O to nie będzie łatwo, bowiem w gości przyjedzie zespół, który bardzo dobrze wszedł w nowy sezon. West Ham United, bo o nim mowa, póki co nie ma problemów z radzeniem sobie z grą na dwóch frontach. Więcej! Młoty spisują się wyśmienicie w Premier League, na poważnie podeszli do rozgrywek Ligi Konferencji, a w Carabao Cup pokonali już obydwie ekipy z Manchesteru. Kapitalnie wygląda przede wszystkim organizacja gry w defensywie. Na początku sezonu Łukasz Fabiański miał sporo pracy i puszczał bramki, jednak 3 poprzednie występy Młotów to mecze na 0 z tyłu.
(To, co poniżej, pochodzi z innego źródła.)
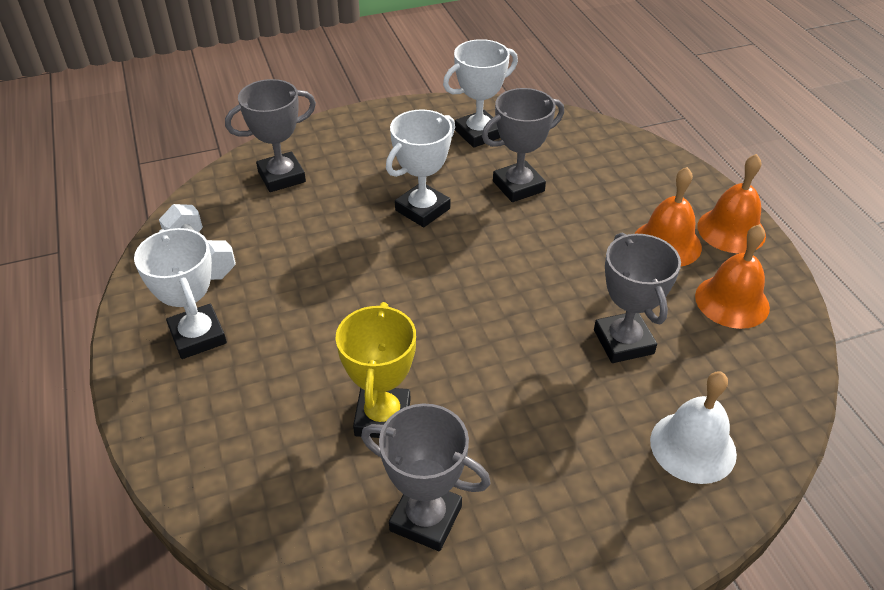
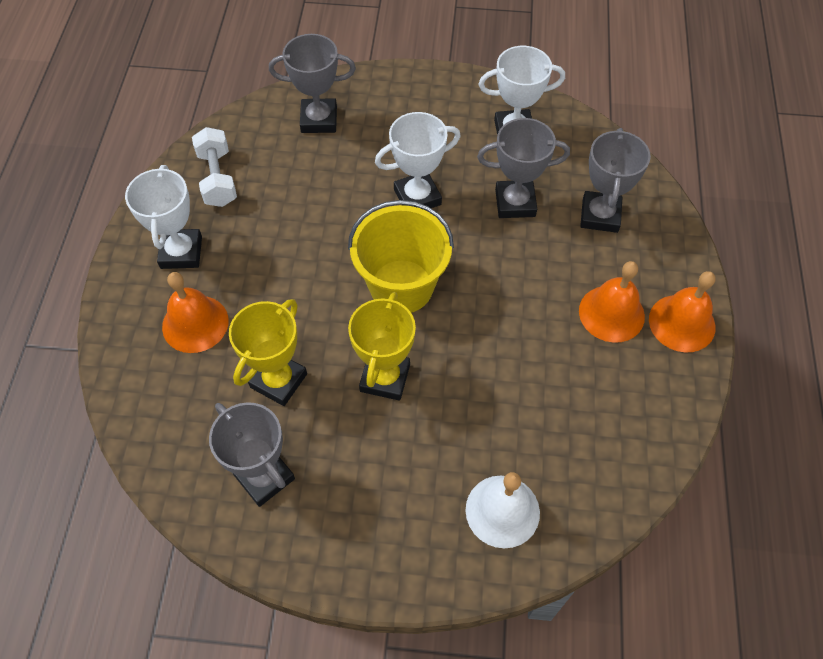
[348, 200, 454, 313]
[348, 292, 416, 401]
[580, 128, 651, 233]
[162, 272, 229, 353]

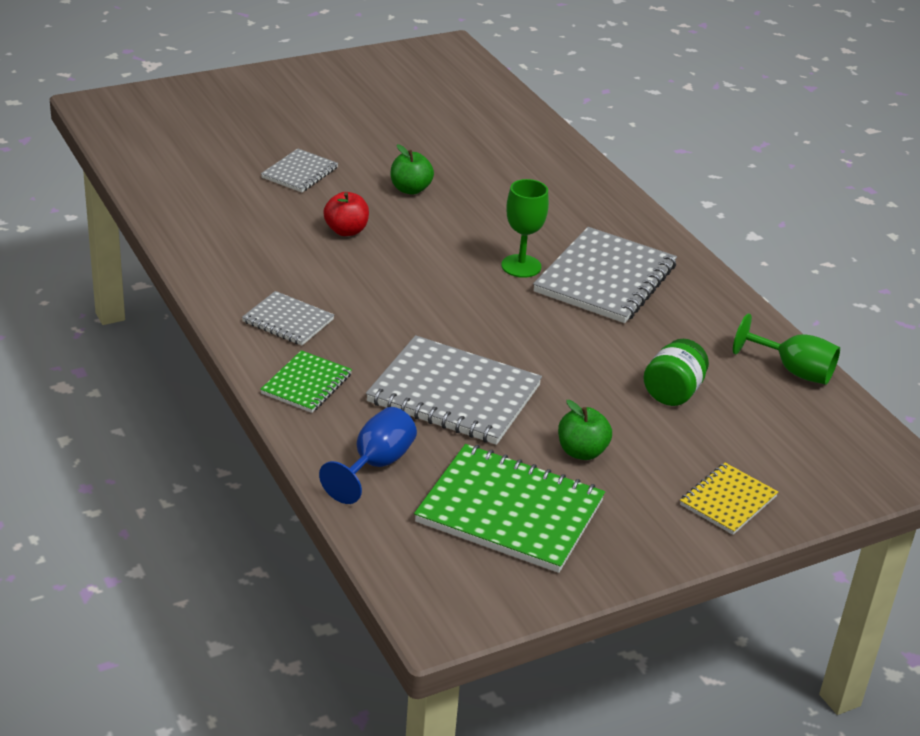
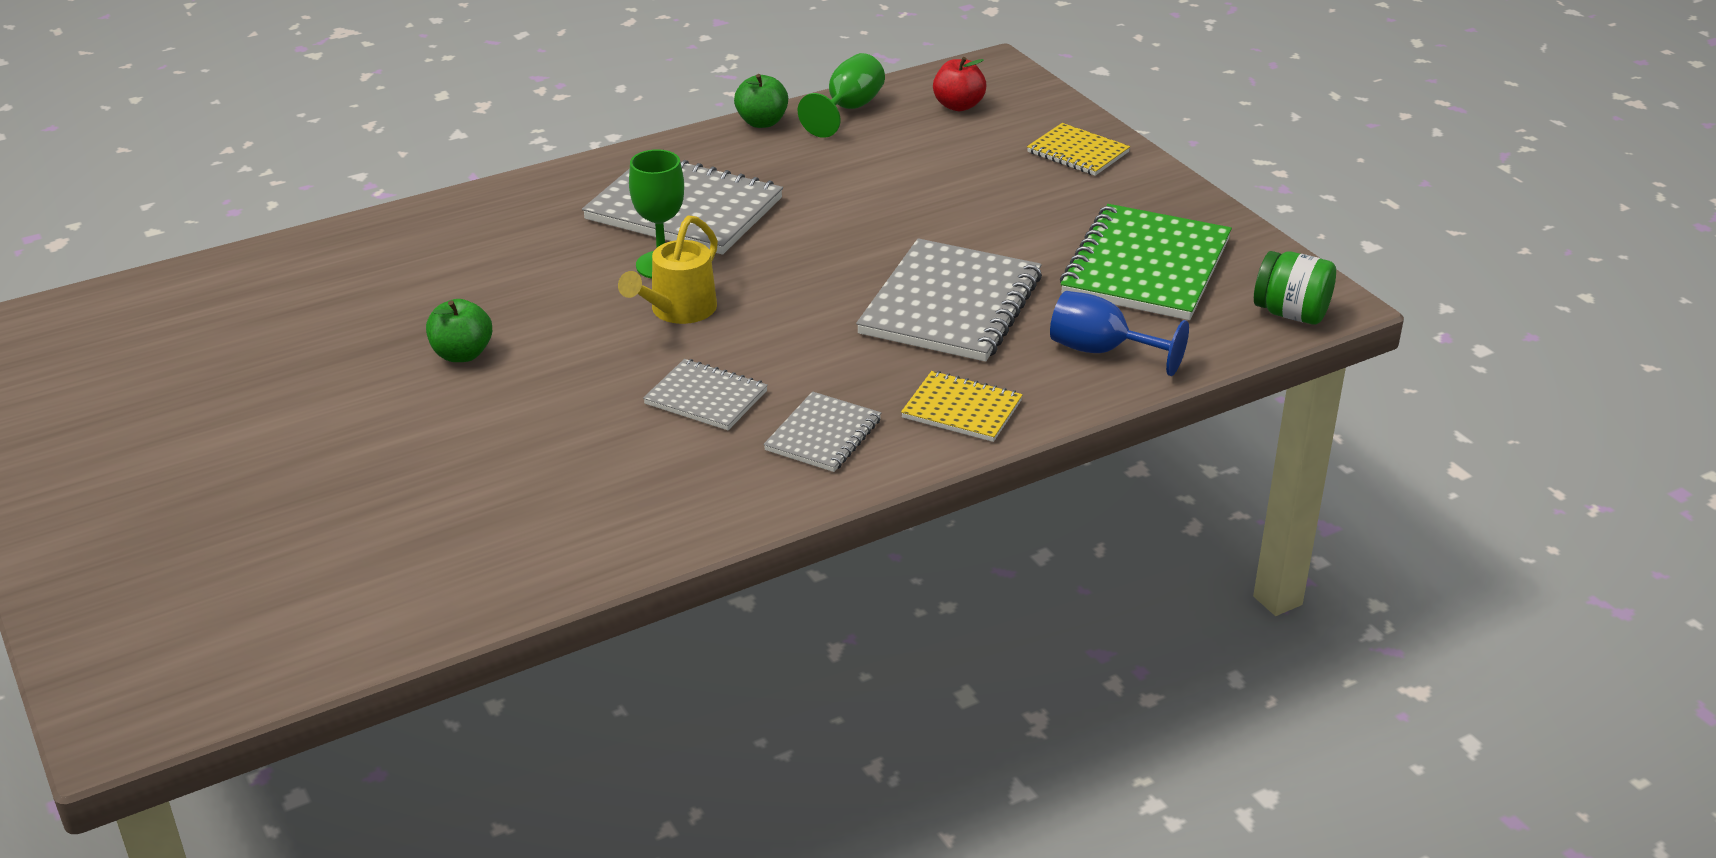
[618, 215, 718, 324]
[643, 359, 768, 430]
[933, 57, 986, 111]
[734, 74, 788, 128]
[1254, 251, 1336, 324]
[901, 371, 1023, 442]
A trzeba pamiętać, że mierzyli się oni nie z byle kim, bowiem na rozkładzie mieli Tottenham, czy Manchester City.
Statystyki:
- Aston Villa zajmuje 13. miejsce w tabeli, zdobyła dotychczas 10 punktów.
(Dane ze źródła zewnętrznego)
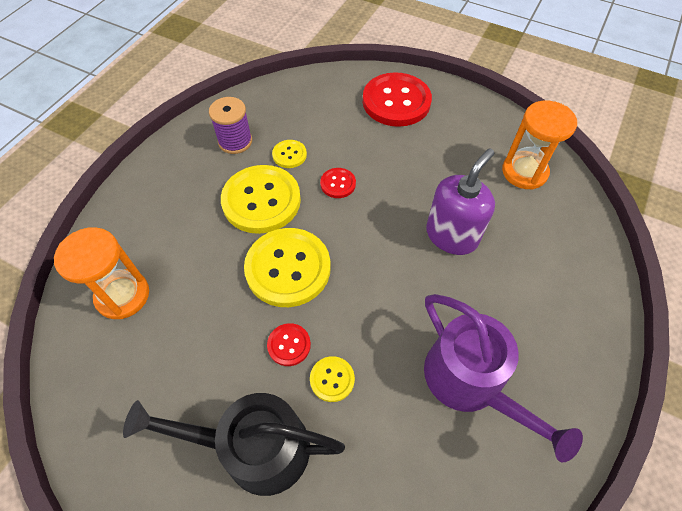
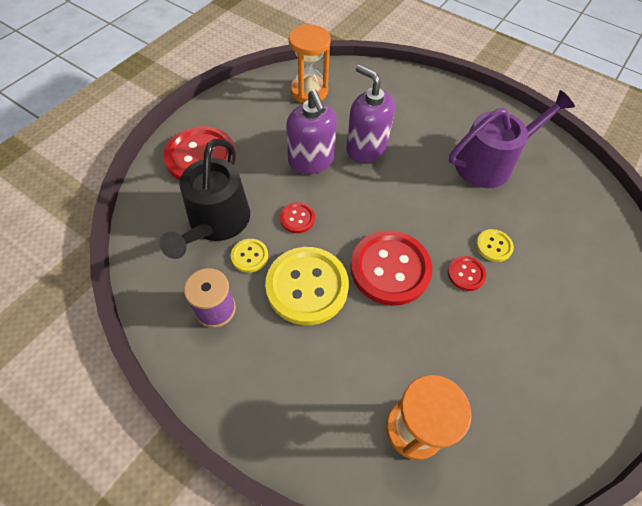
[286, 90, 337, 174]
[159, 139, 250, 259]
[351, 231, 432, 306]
- Zespół z Birmingham przegrał 3 ostatnie mecze ligowe.
- Podopieczni Deana Smitha stracili 15 bramek w 9 spotkaniach Premier League.
- West Ham z dorobkiem 17 oczek zajmuje 4. pozycję w lidze.
- Młoty wygrały poprzedni mecz ligowy z Tottenhamem 1:0.
- Londyńczycy nie stracili gola w 4 poprzednich spotkaniach.
- West Ham w tym sezonie ligowym nie przegrał meczu wyjazdowego (3 wygrane i 1 remis).
Podsumowanie:
Jeżeli miałbym porównywać potencjał piłkarski obu ekip, to powiedziałbym, że jest on bardzo podobny, a może nawet wskazał lekko na Aston Villę. Problem w tym, że póki co jest to zlepek indywidualności nie tworzący kolektywu. Dean Smith ma spory ból głowy, jak sprawić, by jego zawodnicy zaczęli w większym stopniu współpracować ze sobą i co najważniejsze, lepiej punktować. Na dzień dzisiejszy lepszym i bardziej wyrachowanym zespołem jest West Ham United. W moim odczuciu Młoty wywiozą z Birmingham minimum 1 oczko.